*SUPPLIED RECORDS:*
========

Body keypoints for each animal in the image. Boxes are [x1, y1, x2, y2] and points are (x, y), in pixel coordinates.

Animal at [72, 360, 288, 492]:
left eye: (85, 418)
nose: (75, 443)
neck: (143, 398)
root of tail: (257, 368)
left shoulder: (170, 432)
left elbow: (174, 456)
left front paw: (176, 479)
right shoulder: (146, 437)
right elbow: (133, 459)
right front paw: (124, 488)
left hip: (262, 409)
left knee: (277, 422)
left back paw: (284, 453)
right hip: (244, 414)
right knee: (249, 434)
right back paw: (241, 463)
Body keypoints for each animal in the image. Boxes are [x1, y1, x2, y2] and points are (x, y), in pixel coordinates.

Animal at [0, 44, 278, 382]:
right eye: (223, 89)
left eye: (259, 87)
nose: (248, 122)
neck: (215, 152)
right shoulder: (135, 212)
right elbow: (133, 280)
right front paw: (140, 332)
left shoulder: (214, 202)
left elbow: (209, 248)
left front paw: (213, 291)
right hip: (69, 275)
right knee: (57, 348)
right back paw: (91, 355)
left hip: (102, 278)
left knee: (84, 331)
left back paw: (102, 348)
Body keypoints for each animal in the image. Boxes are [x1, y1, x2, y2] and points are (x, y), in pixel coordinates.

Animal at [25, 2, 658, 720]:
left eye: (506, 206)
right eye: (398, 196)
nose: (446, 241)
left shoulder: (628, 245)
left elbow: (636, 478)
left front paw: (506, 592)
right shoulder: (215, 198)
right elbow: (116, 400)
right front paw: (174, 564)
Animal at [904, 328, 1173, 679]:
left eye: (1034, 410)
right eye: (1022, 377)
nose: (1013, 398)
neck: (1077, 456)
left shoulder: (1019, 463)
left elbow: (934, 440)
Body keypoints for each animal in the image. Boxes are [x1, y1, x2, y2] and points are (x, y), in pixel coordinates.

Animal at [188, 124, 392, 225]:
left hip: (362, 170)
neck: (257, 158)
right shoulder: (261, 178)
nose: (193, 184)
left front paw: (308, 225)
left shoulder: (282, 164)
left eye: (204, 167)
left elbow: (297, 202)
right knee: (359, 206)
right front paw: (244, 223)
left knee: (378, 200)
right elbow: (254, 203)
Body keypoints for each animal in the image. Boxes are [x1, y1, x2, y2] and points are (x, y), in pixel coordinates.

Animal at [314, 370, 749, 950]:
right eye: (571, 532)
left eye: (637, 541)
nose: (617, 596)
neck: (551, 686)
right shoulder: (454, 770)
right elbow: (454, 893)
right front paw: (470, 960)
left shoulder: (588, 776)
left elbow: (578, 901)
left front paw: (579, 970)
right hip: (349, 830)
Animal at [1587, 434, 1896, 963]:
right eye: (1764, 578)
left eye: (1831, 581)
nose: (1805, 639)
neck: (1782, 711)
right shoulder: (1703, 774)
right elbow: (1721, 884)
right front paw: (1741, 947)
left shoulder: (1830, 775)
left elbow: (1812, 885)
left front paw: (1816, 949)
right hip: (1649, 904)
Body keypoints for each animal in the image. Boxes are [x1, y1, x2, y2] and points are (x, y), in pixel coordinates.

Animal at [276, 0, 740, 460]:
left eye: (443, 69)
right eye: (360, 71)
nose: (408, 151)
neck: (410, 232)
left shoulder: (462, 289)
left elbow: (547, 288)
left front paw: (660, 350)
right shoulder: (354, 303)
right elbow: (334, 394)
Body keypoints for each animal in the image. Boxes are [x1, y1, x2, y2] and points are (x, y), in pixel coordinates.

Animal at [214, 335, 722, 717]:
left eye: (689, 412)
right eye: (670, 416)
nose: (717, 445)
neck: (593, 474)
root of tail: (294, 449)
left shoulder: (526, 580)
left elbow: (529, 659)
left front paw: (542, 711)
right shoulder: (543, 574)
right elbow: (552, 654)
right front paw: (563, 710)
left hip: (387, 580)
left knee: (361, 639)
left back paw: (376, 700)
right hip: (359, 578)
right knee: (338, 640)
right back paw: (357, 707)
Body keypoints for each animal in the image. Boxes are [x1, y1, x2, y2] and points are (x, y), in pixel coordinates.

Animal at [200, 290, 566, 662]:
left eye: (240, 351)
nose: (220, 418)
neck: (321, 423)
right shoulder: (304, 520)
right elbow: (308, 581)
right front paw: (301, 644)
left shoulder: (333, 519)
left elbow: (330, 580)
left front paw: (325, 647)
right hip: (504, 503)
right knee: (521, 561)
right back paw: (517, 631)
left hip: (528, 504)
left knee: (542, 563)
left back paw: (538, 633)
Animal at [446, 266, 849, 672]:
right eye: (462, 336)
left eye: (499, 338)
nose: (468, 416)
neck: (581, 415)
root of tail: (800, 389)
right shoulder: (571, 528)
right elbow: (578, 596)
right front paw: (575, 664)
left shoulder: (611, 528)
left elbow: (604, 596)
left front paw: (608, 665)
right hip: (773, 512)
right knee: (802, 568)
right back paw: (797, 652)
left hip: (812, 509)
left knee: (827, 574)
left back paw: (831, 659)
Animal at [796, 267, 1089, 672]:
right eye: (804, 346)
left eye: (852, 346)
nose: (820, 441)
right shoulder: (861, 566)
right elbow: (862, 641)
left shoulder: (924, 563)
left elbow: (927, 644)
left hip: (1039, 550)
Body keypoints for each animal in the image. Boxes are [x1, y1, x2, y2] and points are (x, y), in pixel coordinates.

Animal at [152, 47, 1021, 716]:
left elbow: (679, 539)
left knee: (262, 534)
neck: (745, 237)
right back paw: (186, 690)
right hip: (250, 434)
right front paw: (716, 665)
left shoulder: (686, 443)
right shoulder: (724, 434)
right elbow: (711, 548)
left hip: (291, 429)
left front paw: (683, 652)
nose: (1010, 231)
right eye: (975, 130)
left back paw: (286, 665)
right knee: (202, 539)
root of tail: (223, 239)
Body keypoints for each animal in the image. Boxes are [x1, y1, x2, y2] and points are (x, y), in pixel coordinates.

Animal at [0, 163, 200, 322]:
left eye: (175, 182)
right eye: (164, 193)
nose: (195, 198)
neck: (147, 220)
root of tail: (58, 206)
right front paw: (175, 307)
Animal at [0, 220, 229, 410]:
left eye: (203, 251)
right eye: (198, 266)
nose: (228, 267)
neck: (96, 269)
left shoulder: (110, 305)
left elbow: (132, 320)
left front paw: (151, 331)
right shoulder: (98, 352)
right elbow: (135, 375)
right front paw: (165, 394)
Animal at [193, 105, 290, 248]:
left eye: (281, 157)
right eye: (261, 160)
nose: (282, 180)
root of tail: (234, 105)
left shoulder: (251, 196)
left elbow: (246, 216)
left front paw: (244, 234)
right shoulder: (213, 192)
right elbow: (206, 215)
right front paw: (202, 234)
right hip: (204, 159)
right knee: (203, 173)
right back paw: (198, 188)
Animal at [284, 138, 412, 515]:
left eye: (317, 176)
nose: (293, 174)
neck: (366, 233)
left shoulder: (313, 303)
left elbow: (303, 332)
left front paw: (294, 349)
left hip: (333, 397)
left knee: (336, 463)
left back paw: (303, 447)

========

*REQUIRED WORK:* Write every line of the material above again, exactly.

*REPLY TO THE TASK:*
Body keypoints for each animal in the image. Boxes are [x1, y1, x2, y2] and points are (x, y), in pixel coordinates.

Animal at [72, 360, 288, 492]:
left eye: (85, 418)
nose: (75, 443)
neck: (143, 398)
root of tail: (257, 368)
left shoulder: (170, 432)
left elbow: (174, 456)
left front paw: (176, 479)
right shoulder: (146, 437)
right elbow: (133, 459)
right front paw: (124, 488)
left hip: (262, 409)
left knee: (277, 422)
left back paw: (284, 453)
right hip: (244, 414)
right knee: (249, 434)
right back paw: (241, 463)
Body keypoints for each animal in the image. Boxes are [x1, y1, x2, y2] and points are (x, y), in pixel coordinates.

Animal at [0, 44, 278, 382]:
right eye: (223, 89)
left eye: (259, 87)
nose: (248, 122)
neck: (215, 152)
right shoulder: (135, 212)
right elbow: (133, 280)
right front paw: (140, 332)
left shoulder: (214, 202)
left elbow: (209, 248)
left front paw: (213, 291)
right hip: (69, 275)
right knee: (57, 348)
right back paw: (91, 355)
left hip: (102, 278)
left knee: (84, 331)
left back paw: (102, 348)
Body keypoints for each animal in the image. Boxes are [x1, y1, x2, y2] and points are (x, y), in pixel coordinates.

Animal at [25, 2, 658, 720]:
left eye: (506, 206)
right eye: (398, 196)
nose: (446, 241)
left shoulder: (628, 245)
left elbow: (636, 478)
left front paw: (506, 592)
right shoulder: (215, 198)
right elbow: (116, 400)
right front paw: (174, 564)
Animal at [904, 328, 1173, 679]:
left eye: (1034, 410)
right eye: (1022, 377)
nose: (1013, 398)
neck: (1077, 456)
left shoulder: (1019, 463)
left elbow: (934, 440)
Body keypoints for each animal in the image. Boxes are [x1, y1, x2, y2] and points are (x, y), in pixel coordinates.

Animal at [188, 124, 392, 225]:
left hip: (362, 170)
neck: (257, 158)
right shoulder: (261, 178)
nose: (193, 184)
left front paw: (308, 225)
left shoulder: (282, 164)
left eye: (204, 167)
left elbow: (297, 202)
right knee: (359, 206)
right front paw: (244, 223)
left knee: (378, 200)
right elbow: (254, 203)
Body keypoints for each animal in the image. Boxes are [x1, y1, x2, y2] and points are (x, y), in pixel coordinates.

Animal at [314, 370, 749, 950]:
right eye: (571, 532)
left eye: (637, 541)
nose: (617, 596)
neck: (551, 686)
right shoulder: (454, 770)
right elbow: (454, 893)
right front paw: (470, 960)
left shoulder: (588, 776)
left elbow: (578, 901)
left front paw: (579, 970)
right hip: (349, 830)
Animal at [1587, 434, 1896, 963]:
right eye: (1764, 578)
left eye: (1831, 581)
nose: (1805, 639)
neck: (1782, 711)
right shoulder: (1703, 774)
right elbow: (1721, 884)
right front paw: (1741, 947)
left shoulder: (1830, 775)
left elbow: (1812, 885)
left front paw: (1816, 949)
right hip: (1649, 904)
Body keypoints for each animal in the image. Boxes are [x1, y1, x2, y2] and points are (x, y), in pixel coordinates.

Animal at [276, 0, 740, 460]:
left eye: (443, 69)
right eye: (360, 71)
nose: (408, 151)
neck: (410, 232)
left shoulder: (462, 289)
left elbow: (547, 288)
left front paw: (660, 350)
right shoulder: (354, 303)
right elbow: (334, 394)
Body keypoints for each animal in the image. Boxes are [x1, y1, x2, y2] and points are (x, y), in pixel coordinates.

Animal at [214, 335, 722, 717]:
left eye: (689, 412)
right eye: (670, 416)
nose: (717, 445)
neck: (593, 474)
root of tail: (294, 449)
left shoulder: (526, 580)
left elbow: (529, 659)
left front paw: (542, 711)
right shoulder: (543, 574)
right elbow: (552, 654)
right front paw: (563, 710)
left hip: (387, 580)
left knee: (361, 639)
left back paw: (376, 700)
right hip: (359, 578)
right knee: (338, 640)
right back paw: (357, 707)
Body keypoints for each animal in the image. Boxes are [x1, y1, x2, y2] and points are (x, y), in pixel coordinates.

Animal at [200, 290, 566, 662]:
left eye: (240, 351)
nose: (220, 418)
neck: (321, 423)
right shoulder: (304, 520)
right elbow: (308, 581)
right front paw: (301, 644)
left shoulder: (333, 519)
left elbow: (330, 580)
left front paw: (325, 647)
right hip: (504, 503)
right knee: (521, 561)
right back paw: (517, 631)
left hip: (528, 504)
left knee: (542, 563)
left back paw: (538, 633)
Animal at [446, 266, 849, 672]:
right eye: (462, 336)
left eye: (499, 338)
nose: (468, 416)
neck: (581, 415)
root of tail: (800, 389)
right shoulder: (571, 528)
right elbow: (578, 596)
right front paw: (575, 664)
left shoulder: (611, 528)
left elbow: (604, 596)
left front paw: (608, 665)
right hip: (773, 512)
right knee: (802, 568)
right back paw: (797, 652)
left hip: (812, 509)
left knee: (827, 574)
left back paw: (831, 659)
Animal at [796, 267, 1089, 672]:
right eye: (804, 346)
left eye: (852, 346)
nose: (820, 441)
right shoulder: (861, 566)
right elbow: (862, 641)
left shoulder: (924, 563)
left elbow: (927, 644)
left hip: (1039, 550)
Body keypoints for each animal in the image. Boxes are [x1, y1, x2, y2] and points are (x, y), in pixel coordinates.

Animal at [152, 47, 1021, 716]:
left elbow: (679, 539)
left knee: (262, 534)
neck: (745, 237)
right back paw: (186, 690)
right hip: (250, 434)
right front paw: (716, 665)
left shoulder: (686, 443)
right shoulder: (724, 434)
right elbow: (711, 548)
left hip: (291, 429)
left front paw: (683, 652)
nose: (1010, 231)
right eye: (975, 130)
left back paw: (286, 665)
right knee: (202, 539)
root of tail: (223, 239)
Body keypoints for each animal in the image. Boxes are [x1, y1, x2, y2] and points are (x, y), in pixel coordinates.

Animal at [0, 163, 200, 322]:
left eye: (175, 182)
right eye: (164, 193)
nose: (195, 198)
neck: (147, 220)
root of tail: (58, 206)
right front paw: (175, 307)
Animal at [0, 220, 229, 410]:
left eye: (203, 251)
right eye: (198, 266)
nose: (228, 267)
neck: (96, 269)
left shoulder: (110, 305)
left elbow: (132, 320)
left front paw: (151, 331)
right shoulder: (98, 352)
right elbow: (135, 375)
right front paw: (165, 394)
Animal at [193, 105, 290, 248]:
left eye: (281, 157)
right eye: (261, 160)
nose: (282, 180)
root of tail: (234, 105)
left shoulder: (251, 196)
left elbow: (246, 216)
left front paw: (244, 234)
right shoulder: (213, 192)
right elbow: (206, 215)
right front paw: (202, 234)
right hip: (204, 159)
right knee: (203, 173)
right back paw: (198, 188)
Animal at [284, 138, 412, 515]:
left eye: (317, 176)
nose: (293, 174)
neck: (366, 233)
left shoulder: (313, 303)
left elbow: (303, 332)
left front paw: (294, 349)
left hip: (333, 397)
left knee: (336, 463)
left back paw: (303, 447)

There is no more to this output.